Quick Start
Compiling Hobbes3
Download
Hobbes3 source and compile it as follows.
$ tar -zxvf hobbes-3.0.tar.gz
$ cd hobbes3.0
$ ./build.sh nocompress
$ cd build
$ ./hobbes --help
Building an index
Given a genome sequence file "genome.fasta", you can build an index by issuing
the following command:
$ ./hobbes-index --sref genome.fasta -i genome.hix -g 11 -p 4
The command makes an index file named "genome.hix" using gram length 11.
hobbes-index uses
--sref to specify an input genome sequence
file,
-i to specify output index file, and
-g to specify the
gram length.
-p enables multithreading and the command builds an index
using 4 threads.
* Hobbes2 builds an index very fast. For the whole human genome of HG18, for example,
the command above built an index in 9 minutes on a machine with 94 GB of RAM, and
dual quad-core Intel Xeons X5670 at 2.93 GHz, running a 64-bit Ubuntu OS.
Aligning single-end reads
Given a read file "read.fastq" and a genome sequence file "genome.fasta" with
its index file "genome.hix", the following command finds all mappings within
edit distance 5.
$ ./hobbes -q read.fastq --sref genome.fasta \
-i genome.hix -a --indel -v 5 -p 16 --mapout output.sam
hobbes uses
-q to specify an input read file,
--sref
to specify a genome file, and
-i to specify an index file for the
genome file. By using
-a, you can make
hobbes produce all
mapping locations.
--indel indicates gapped alignment with an edit
distance threshold of 5, which is specified by
-v.
-p enables
multithreading and the command aligns reads using 16 threads.
hobbes
produces results in the SAM format. The command output results to a file named
"output.sam", which is specified by
--mapout. If
--mapout is
not specified,
hobbes outputs results to
stdout. In this
case, you can redirect results to an output file as follows.

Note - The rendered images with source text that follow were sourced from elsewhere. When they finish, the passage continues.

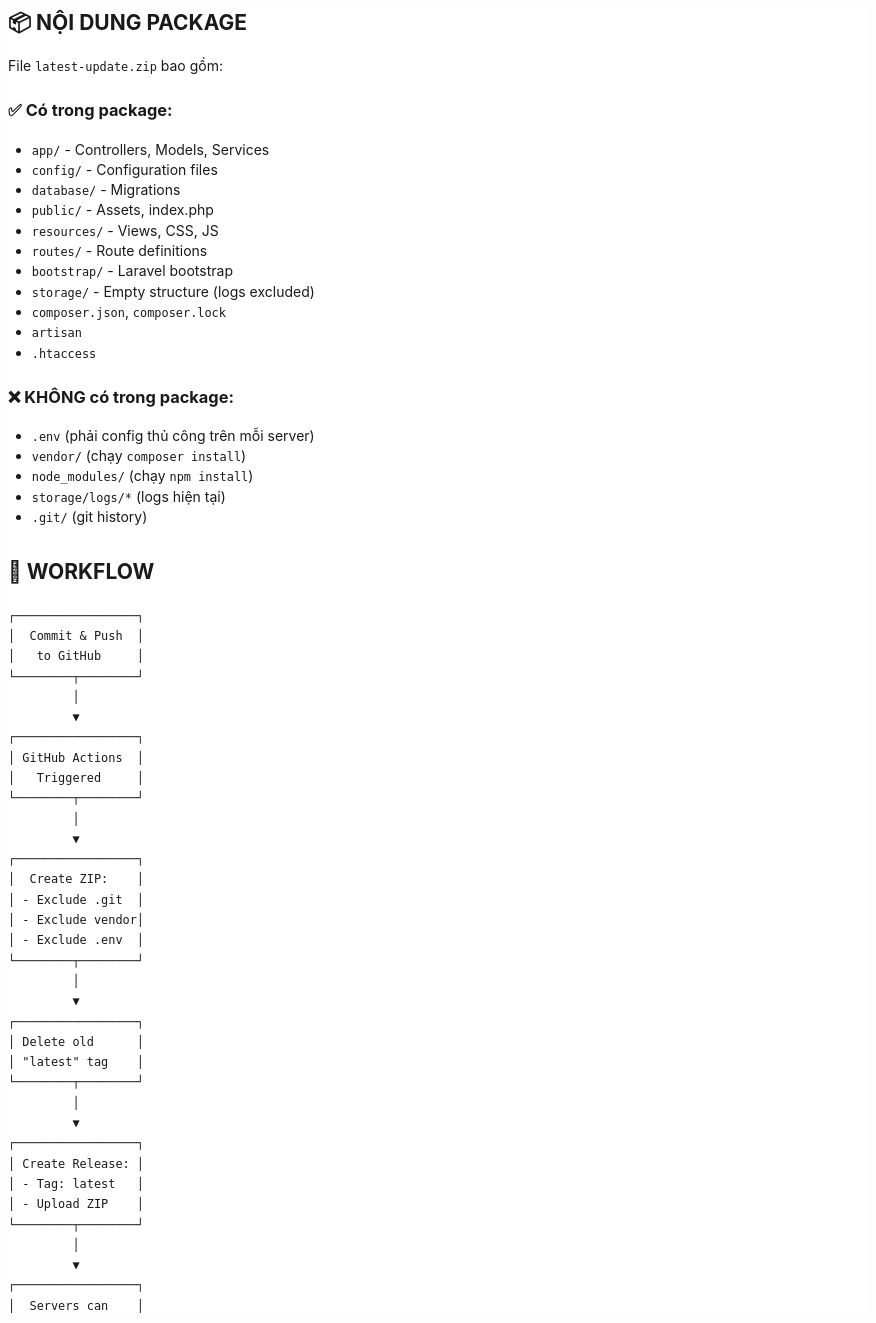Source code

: ## 📦 NỘI DUNG PACKAGE

File `latest-update.zip` bao gồm:

### ✅ Có trong package:
- `app/` - Controllers, Models, Services
- `config/` - Configuration files
- `database/` - Migrations
- `public/` - Assets, index.php
- `resources/` - Views, CSS, JS
- `routes/` - Route definitions
- `bootstrap/` - Laravel bootstrap
- `storage/` - Empty structure (logs excluded)
- `composer.json`, `composer.lock`
- `artisan`
- `.htaccess`

### ❌ KHÔNG có trong package:
- `.env` (phải config thủ công trên mỗi server)
- `vendor/` (chạy `composer install`)
- `node_modules/` (chạy `npm install`)
- `storage/logs/*` (logs hiện tại)
- `.git/` (git history)

## 🔄 WORKFLOW

```
┌─────────────────┐
│  Commit & Push  │
│   to GitHub     │
└────────┬────────┘
         │
         ▼
┌─────────────────┐
│ GitHub Actions  │
│   Triggered     │
└────────┬────────┘
         │
         ▼
┌─────────────────┐
│  Create ZIP:    │
│ - Exclude .git  │
│ - Exclude vendor│
│ - Exclude .env  │
└────────┬────────┘
         │
         ▼
┌─────────────────┐
│ Delete old      │
│ "latest" tag    │
└────────┬────────┘
         │
         ▼
┌─────────────────┐
│ Create Release: │
│ - Tag: latest   │
│ - Upload ZIP    │
└────────┬────────┘
         │
         ▼
┌─────────────────┐
│  Servers can    │
```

$ ./hobbes -q read.fastq --sref genome.fasta \
-i genome.hix -a --indel -v 5 -p 16 > output.sam
If you want to align reads with a Hamming distance threshold instead of an edit
disance, you can replace
--indel with
--hamming as follows.
$ ./hobbes -q read.fastq --sref genome.fasta \
-i genome.hix -a --hamming -v 5 -p 16 --mapout output.sam
If you specify the number of reads, N, using
-n,
hobbes maps
only the first N reads from the input read file. By using
-n, you can
see the progress with an estimated time to complete alignment. It can be useful
for testing your pipeline.
$ ./hobbes -q read.fastq --sref genome.fasta \
-i genome.hix -a --indel -v 5 -n 10000 -p 16 --mapout output.sam
76% MAPPING READS: 7616/10000; 0'26"/0'35"
Aligning paired-end reads
To align paired-end reads, you should use
--pe and specify two input
read files using
--seqfq1 and
--seqfq2, respectively. You
also need to specify minimum insert size and maximum insert size
using
--min and
--max, respectively. Other options are
exactly the same as those of single-end alignment. Given two read files
"read1.fastq" and "read2.fastq", for example, the following command produces
paired-end mappings.
$ ./hobbes --pe --seqfq1 read1.fastq --seqfq2 read2.fastq --min 110 --max 290 \
--sref genome.fasta -i genome.hix -a --indel -v 5 -n 10000 -p 16 \
--mapout output.sam